INPUT START
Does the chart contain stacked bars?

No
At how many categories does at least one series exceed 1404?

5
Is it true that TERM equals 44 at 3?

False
INPUT END
INPUT START
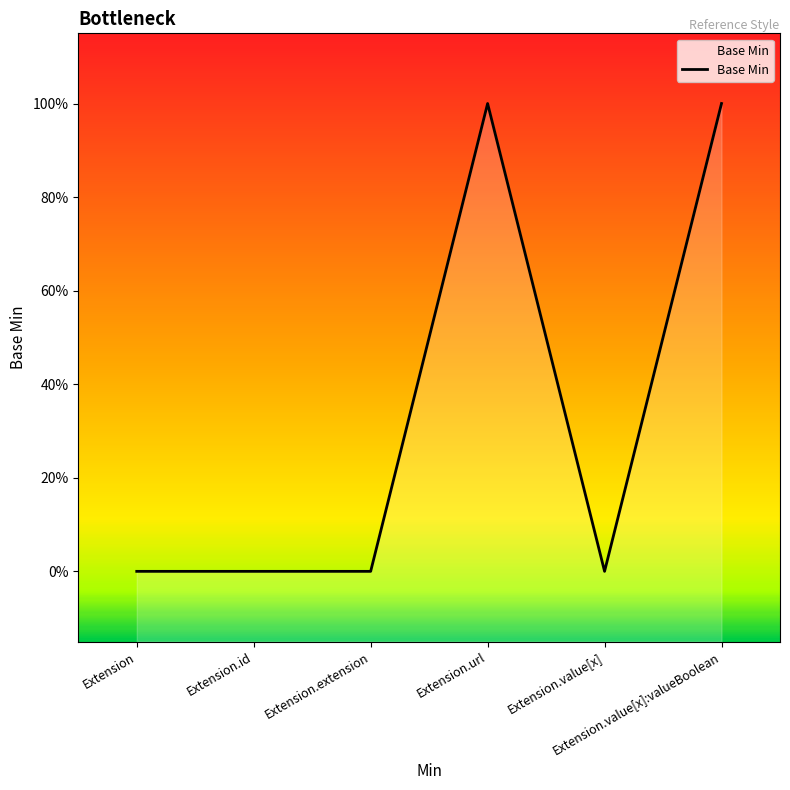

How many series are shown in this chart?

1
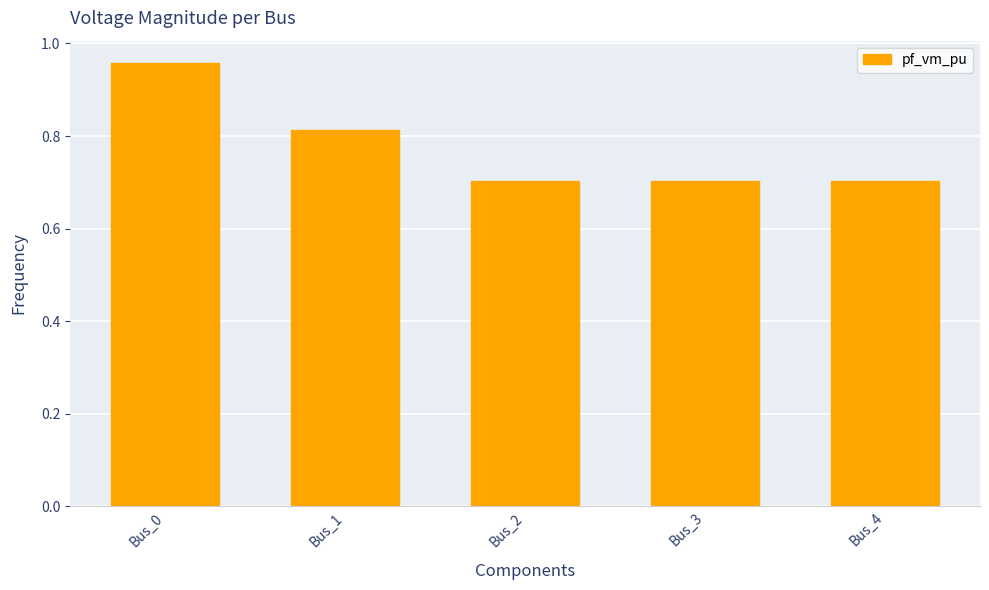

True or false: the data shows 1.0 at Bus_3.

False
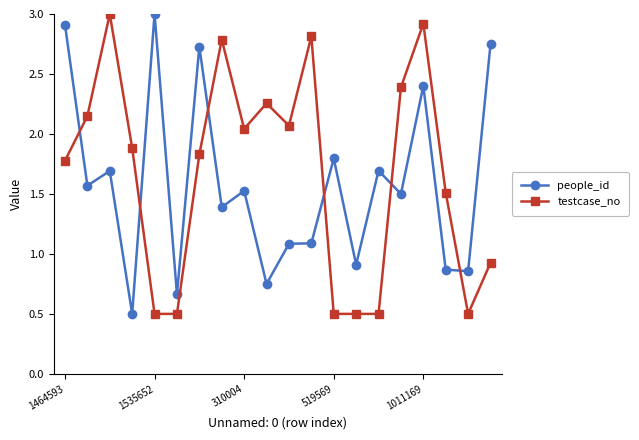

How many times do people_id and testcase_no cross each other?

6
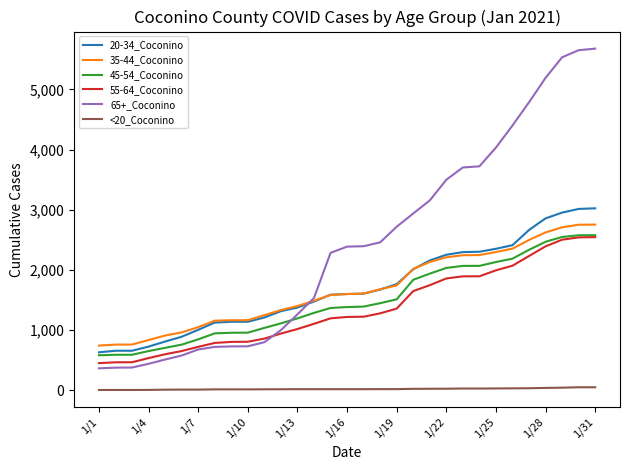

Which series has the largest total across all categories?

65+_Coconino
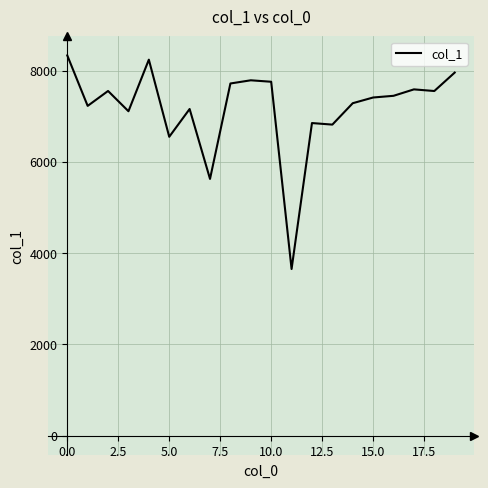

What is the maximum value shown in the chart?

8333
INPUT END
» EXERCISE OBJECTIVE: Which lines of the listing above contain the word "chart", with case counting? Pick out each such line and copy it.

» TASK RESULT:
Does the chart contain stacked bars?
How many series are shown in this chart?
What is the maximum value shown in the chart?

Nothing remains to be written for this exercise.